I will have some baggage to address involving this most peculiar and wonderful documentary, which I will get to as soon as I figure out how to describe what it is. It is over three and a half hours long and available on YouTube in six separate episodes or with all pasted together in one (recommended). It is closer to a 3D animated powerpoint presentation than what we think of as a documentary, with the visuals dominated by a calendar-page style chart of the years 1977 to 2019, which is filled in and cluttered up as we go with exciting photos, news headlines, and, most importantly, statistics. The statistics are there to be discovered. They are what make the hours of this documentary worth sitting for. They make the hours seem short. I suspect a job like this could be done with any team—that any professional sports franchise 25 years or older will have statistical freaks and jaw-dropping weirdness. But director/writers Jon Bois and Alex Rubenstein have 100% made the case for the Mariners, who even statistically appear to be what they appear to be: a most peculiar study in unrelenting futility. Bois and Rubenstein, collectively known as Dorktown, work under the banner of SB Nation, a sports blogging network owned by Vox. As advertised, The History of the Seattle Mariners is a very thorough history, starting in 1932 and continuing with the Seattle Pilots episode, before literally charting Mariners history from 1977 on. I moved to Seattle in 1985 as an eager baseball fan ready to switch lifetime allegiances for the sake of witnessing a Gorman Thomas dinger in the Kingdome. As the years 1977 to 1988 are generally regarded as the tedious overture to the Mariners opera, I arrived just in time.

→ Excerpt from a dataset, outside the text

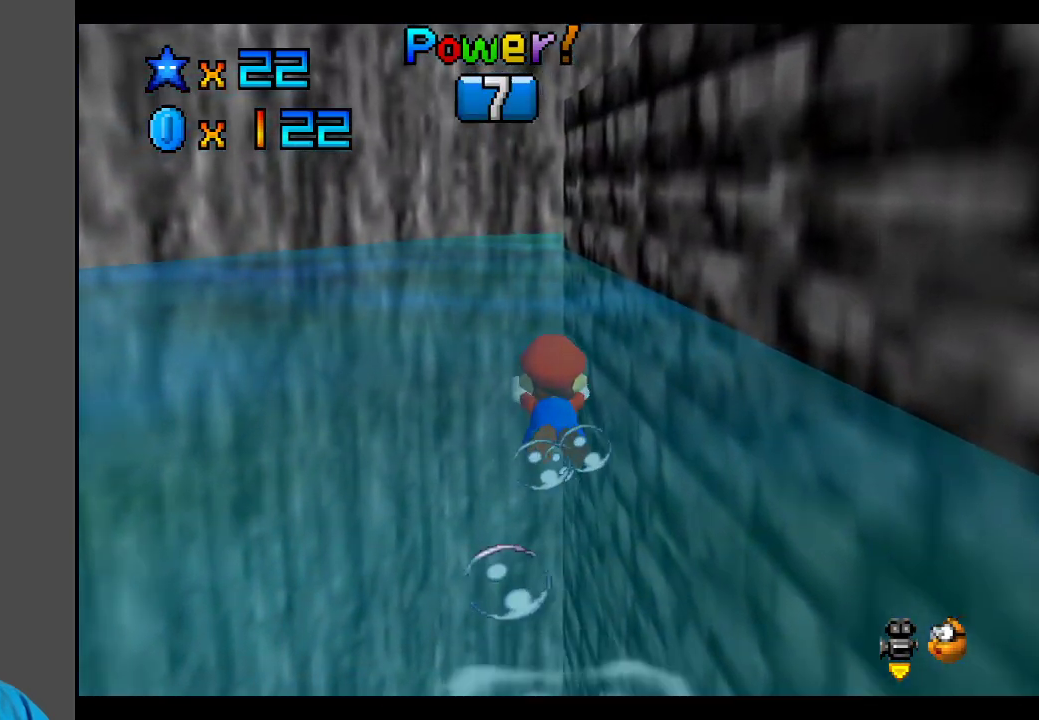
{"buttons": [], "left_stick": "center", "right_stick": "center", "events": [[83, "A", "up"], [233, "A", "down"], [417, "A", "up"]]}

So to the baggage proper: 1) I have been actively turned off all professional sports by the response to the pandemic (start with hogging up too much of an already meager testing supply for the sake of meaningless exhibition games and continue a year and a half later with Aaron Rodgers). Don't even talk to me about college sports, which is a crime in progress on multiple levels, not just covid. 2) I have been actively turned off baseball since 1995, when players crossed the picket lines of others after their own strike was resolved even as owners turned to homerun derbies and other circus-like changes to the game to get butts back in seats, whistling and playing dumb about the complicated issue of PEDs. And 3) the Seattle Mariners. Where do you even start with this team? I can now say, thanks to this meticulously researched documentary, that the answer to that question is 1932. And I know better that the team has delivered more pleasure to me than I have generally been willing to admit. My favorite period is probably many people's, 1989 to 1995 (even if the last year was deeply soured by stadium politics). It was the coming of Ken Griffey Jr. and a bunch of Yankee-killers, which climaxed in a best-of-5 postseason series down two games to beat the Yankees in a freaking storybook finish.
I cried then and I cried again, watching the 1995 episode here, even though with mixed feelings still because of the stadium issue, a whole other story. Sticking to the main point, the underachieving powerhouse that was the Mariners for the rest of the '90s—with Griffey, DH Edgar Martinez, pitcher Randy Johnson (my favorite), and shortstop A-Rod—is well detailed here. They address disgruntled people like me at one point, with a weak argument that if all you want is a championship you're missing the point, but what I have learned about myself is I don't have such sisyphean levels of appetite for meaningless labor. The weakest part of this documentary is the portion devoted to the 21st century, starting with 2002. Yes, Ichiro Suzuki and Felix Martinez continue the amazing statistical march to pointlessness (and Adrian Beltre, and Robinson Cano), and in many interesting and dramatic ways. But what plays as tragedy first inevitably plays as farce in redux, and much of the last hour here is unnecessary, though still interesting in chatty distracted ways, for example, say, with the Jack Wilson story. Above all, on a personal level, The History of the Seattle Mariners renewed my appreciation for Griffey—I'd had a grudge against him since he left for Cincinnati, having always treated the Mariners as his quadruple-A steppingstone there. It wasn't really like that, I see here, and it reminded me of what it felt like to be a fan in 1989. Anyway, if a sports / baseball / Mariners curmudgeon such as myself can not just like this documentary but positively love it, there's hope for anyone with more moderated views. In short, don't miss it.